» **The task**: Copy out the text from all the entries below, swapping every "mascota" for "perro" and keeping everything else the same. Don't include the pictures.

- - - - - - -

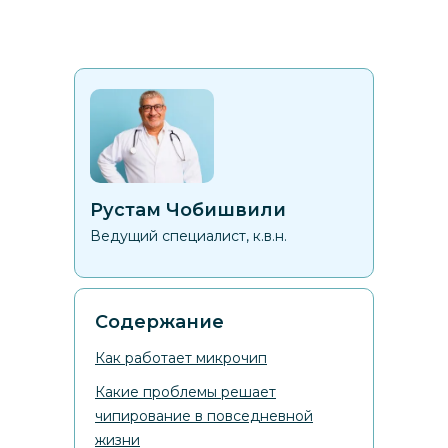
Рустам Чобишвили
Ведущий специалист, к.в.н.
Содержание
Как работает микрочип
Какие проблемы решает
чипирование в повседневной
жизни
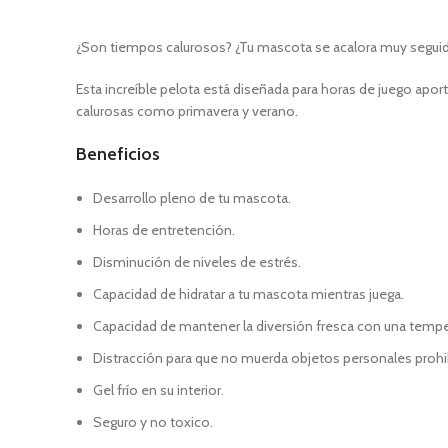
¿Son tiempos calurosos? ¿Tu mascota se acalora muy seguido po
Esta increíble pelota está diseñada para horas de juego apor
calurosas como primavera y verano.
Beneficios
Desarrollo pleno de tu mascota.
Horas de entretención.
Disminución de niveles de estrés.
Capacidad de hidratar a tu mascota mientras juega.
Capacidad de mantener la diversión fresca con una temper
Distracción para que no muerda objetos personales prohi
Gel frío en su interior.
Seguro y no toxico.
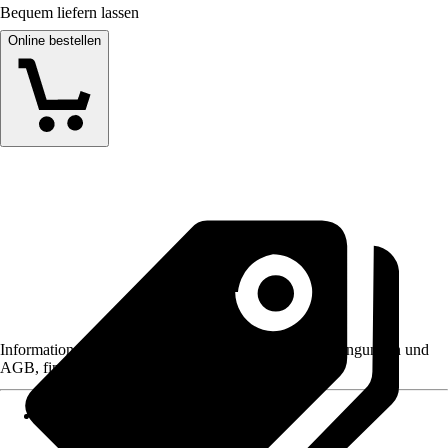
Bequem liefern lassen
Online bestellen
Informationen des Verkäufers, wie z. B. Rückgabebedingungen und
AGB, finden Sie bei Klick auf den Verkäufernamen.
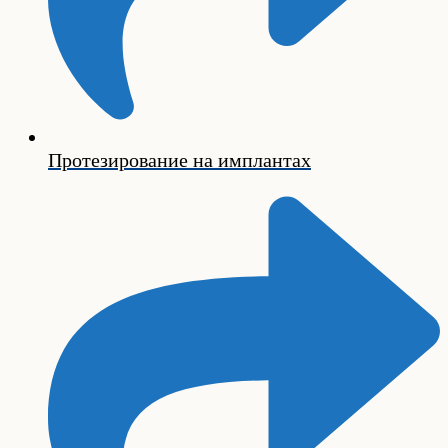
Протезирование на имплантах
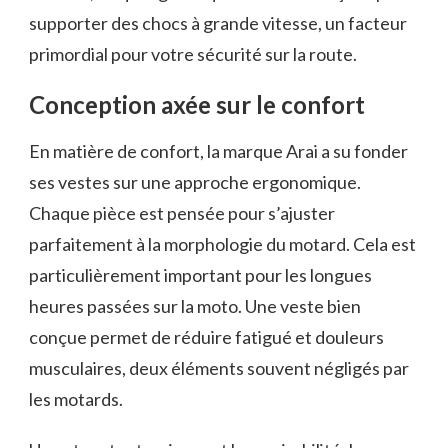
supporter des chocs à grande vitesse, un facteur
primordial pour votre sécurité sur la route.
Conception axée sur le confort
En matière de confort, la marque Arai a su fonder
ses vestes sur une approche ergonomique.
Chaque pièce est pensée pour s’ajuster
parfaitement à la morphologie du motard. Cela est
particulièrement important pour les longues
heures passées sur la moto. Une veste bien
conçue permet de réduire fatigué et douleurs
musculaires, deux éléments souvent négligés par
les motards.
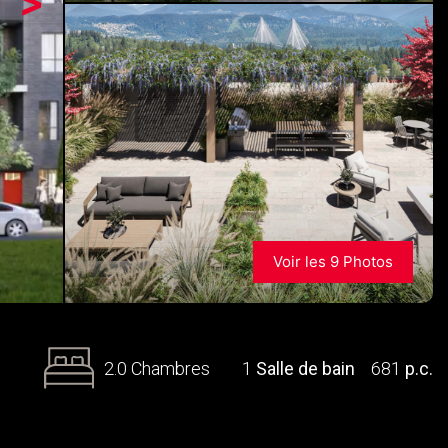
>
Voir les 9 Photos
2.0 Chambres
1
Salle de bain
681
p.c.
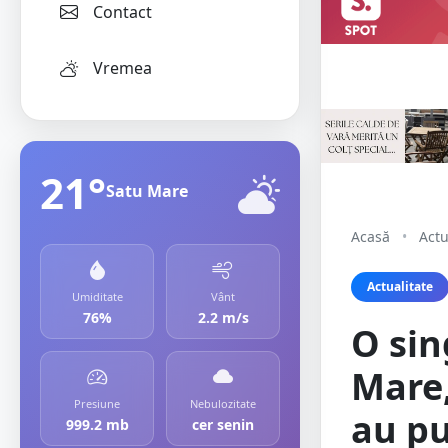
Contact
Vremea
21°
Satu Mare
Acasă
•
Actu
Actualitate
Umiditate
Vânt
76%
2.2 m/s
O sin
Mare,
Presiune
Nebulozitate
au pu
999.2 mb
cer senin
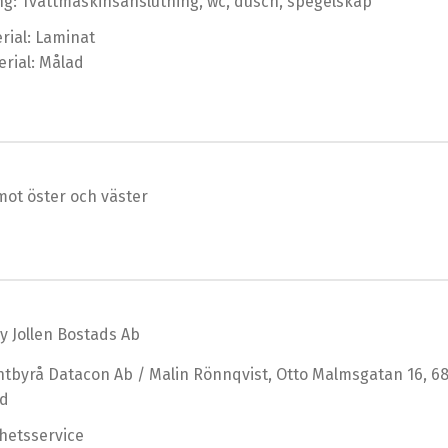
ng: Tvättmaskinsanslutning, wc, dusch, spegelskåp
rial: Laminat
rial: Målad
mot öster och väster
y Jollen Bostads Ab
tbyrå Datacon Ab / Malin Rönnqvist, Otto Malmsgatan 16, 6
ad
ghetsservice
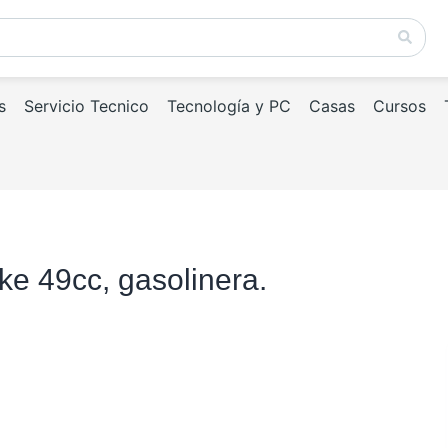
s
Servicio Tecnico
Tecnología y PC
Casas
Cursos
ike 49cc, gasolinera.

- - - - - - -

» **Output**:
Рустам Чобишвили
Ведущий специалист, к.в.н.
Содержание
Как работает микрочип
Какие проблемы решает
чипирование в повседневной
жизни
¿Son tiempos calurosos? ¿Tu perro se acalora muy seguido po
Esta increíble pelota está diseñada para horas de juego apor
calurosas como primavera y verano.
Beneficios
Desarrollo pleno de tu perro.
Horas de entretención.
Disminución de niveles de estrés.
Capacidad de hidratar a tu perro mientras juega.
Capacidad de mantener la diversión fresca con una temper
Distracción para que no muerda objetos personales prohi
Gel frío en su interior.
Seguro y no toxico.
Bequem liefern lassen
Online bestellen
Informationen des Verkäufers, wie z. B. Rückgabebedingungen und
AGB, finden Sie bei Klick auf den Verkäufernamen.
Протезирование на имплантах
supporter des chocs à grande vitesse, un facteur
primordial pour votre sécurité sur la route.
Conception axée sur le confort
En matière de confort, la marque Arai a su fonder
ses vestes sur une approche ergonomique.
Chaque pièce est pensée pour s’ajuster
parfaitement à la morphologie du motard. Cela est
particulièrement important pour les longues
heures passées sur la moto. Une veste bien
conçue permet de réduire fatigué et douleurs
musculaires, deux éléments souvent négligés par
les motards.
>
Voir les 9 Photos
2.0 Chambres
1
Salle de bain
681
p.c.
Contact
Vremea
21°
Satu Mare
Acasă
•
Actu
Actualitate
Umiditate
Vânt
76%
2.2 m/s
O sin
Mare,
Presiune
Nebulozitate
au pu
999.2 mb
cer senin
ng: Tvättmaskinsanslutning, wc, dusch, spegelskåp
rial: Laminat
rial: Målad
mot öster och väster
y Jollen Bostads Ab
tbyrå Datacon Ab / Malin Rönnqvist, Otto Malmsgatan 16, 6
ad
ghetsservice
s
Servicio Tecnico
Tecnología y PC
Casas
Cursos
ike 49cc, gasolinera.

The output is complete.